Metropolitan Ethernet equipment provider and recent Top Ten inductee Luminous scores a hefty round

June 19, 2001

3 Min Read
Luminous Rounds Up $80M

In one of the largest rounds of funding for an optical startup this year, Luminous Networks Inc. has scored $80 million from a slew of investors. The healthy round, backed by more than a score of institutional and private investors led by Pyramid Technology Ventures, brings the company's total to $148 million.

Cable equipment maker Scientific-Atlanta Inc. (NYSE:SFA) also kicked in an unspecified amount as a strategic investor, following up on its $10 million investment last year (see Scientific-Atlanta Invests $10M in Luminous).

CEO Alex Naqvi says the company will use the money to continue its foray into the metro optical Ethernet market.
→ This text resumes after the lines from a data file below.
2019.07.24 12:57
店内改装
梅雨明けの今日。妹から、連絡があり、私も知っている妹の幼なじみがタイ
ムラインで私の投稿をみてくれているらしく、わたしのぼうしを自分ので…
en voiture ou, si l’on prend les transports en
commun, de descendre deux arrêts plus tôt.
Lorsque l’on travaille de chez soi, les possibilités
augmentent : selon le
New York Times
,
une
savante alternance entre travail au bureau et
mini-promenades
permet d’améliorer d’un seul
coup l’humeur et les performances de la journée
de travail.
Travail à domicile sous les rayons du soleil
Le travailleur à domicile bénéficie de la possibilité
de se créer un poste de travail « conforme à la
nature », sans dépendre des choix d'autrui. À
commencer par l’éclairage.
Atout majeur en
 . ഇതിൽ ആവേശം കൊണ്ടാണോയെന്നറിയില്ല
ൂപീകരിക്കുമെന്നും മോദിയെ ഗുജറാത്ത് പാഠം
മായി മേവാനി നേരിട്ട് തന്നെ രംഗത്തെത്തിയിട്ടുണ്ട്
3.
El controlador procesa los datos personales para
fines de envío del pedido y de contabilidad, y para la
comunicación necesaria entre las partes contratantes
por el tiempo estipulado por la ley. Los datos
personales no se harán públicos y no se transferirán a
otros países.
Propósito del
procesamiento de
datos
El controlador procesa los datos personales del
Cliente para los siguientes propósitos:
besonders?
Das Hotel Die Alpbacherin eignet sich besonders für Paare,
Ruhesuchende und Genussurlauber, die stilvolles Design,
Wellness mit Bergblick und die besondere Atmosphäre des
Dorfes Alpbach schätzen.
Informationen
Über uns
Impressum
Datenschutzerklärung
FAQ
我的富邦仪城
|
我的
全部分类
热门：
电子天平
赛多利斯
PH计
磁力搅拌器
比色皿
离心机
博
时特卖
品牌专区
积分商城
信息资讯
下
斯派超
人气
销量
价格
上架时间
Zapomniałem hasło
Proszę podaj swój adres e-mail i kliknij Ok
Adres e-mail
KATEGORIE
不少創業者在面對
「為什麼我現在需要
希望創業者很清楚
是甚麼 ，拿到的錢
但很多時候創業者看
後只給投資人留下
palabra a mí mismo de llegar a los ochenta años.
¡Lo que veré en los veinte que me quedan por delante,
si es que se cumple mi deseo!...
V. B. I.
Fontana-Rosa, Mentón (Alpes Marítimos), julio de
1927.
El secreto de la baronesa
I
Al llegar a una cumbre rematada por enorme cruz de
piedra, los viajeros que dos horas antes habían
Luminous is among the first startups to ship carrier-class optical Ethernet gear for metro networks, and it recently made Light Reading's list of Top Ten Private Companies. Its equipment, comprising a 1-Gbit/s Ethernet switch for metro networks, with 2.5-Gbit/s and DWDM interfaces on the way this quarter, comes with a pre-standard version of Resilient Packet Ring (RPR) technology. RPR aims to bring Sonet-like redundancy to metro networks and is being honed for standardization by the Institute of Electrical and Electronics Engineers Inc. (IEEE).

Analysts say the size of the funding bodes well for the possibility that the startup may be able to realize its rumored deal with Qwest Communications International Corp. (NYSE: Q).

"A round of this size tells me they must have at least one very big deal," says a Wall Street analyst. News of a possible contract surfaced at the recent Supercomm 2001 tradeshow, but so far, nothing's been confirmed (see Luminous Close to Qwest Deal).

Naqvi refuses to be led. "We are engaged with all the carriers across the board," he says. "It's important for us to do that in order for the company to succeed."

The only customer Luminous owns up to is China Netcom for a massive national rollout (see China Gets Luminous). "We have some pretty decent customers already signed up, but we can't say any more than that," Naqvi says.

Nonetheless, Luminous has been singularly aggressive for months in establishing a presence with carrier prospects. Early on it arranged alliances with billing vendor Portal Software Inc. (Nasdaq: PRSF) (see Luminous Teams With Portal Software) and this year followed up with a partnership with softswitch supplier Sonus Networks Inc. (Nasdaq: SONS) (see Luminous, Sonus Team on VOIP). And it's enlisted the help of an integrator called Photonic Bridges as part of its foray into China.

With all this good news, it's tough to find a downside, other than the obvious one -- that all this backing puts Luminous under considerable pressure to live up to expectations.

Naqvi says his company's in the hot spot. "Despite the slowdown, metro is stil a very hot market. Carriers need to bridge their core network bandwidth to end users via metro services... We have the confidence of our investors and customers."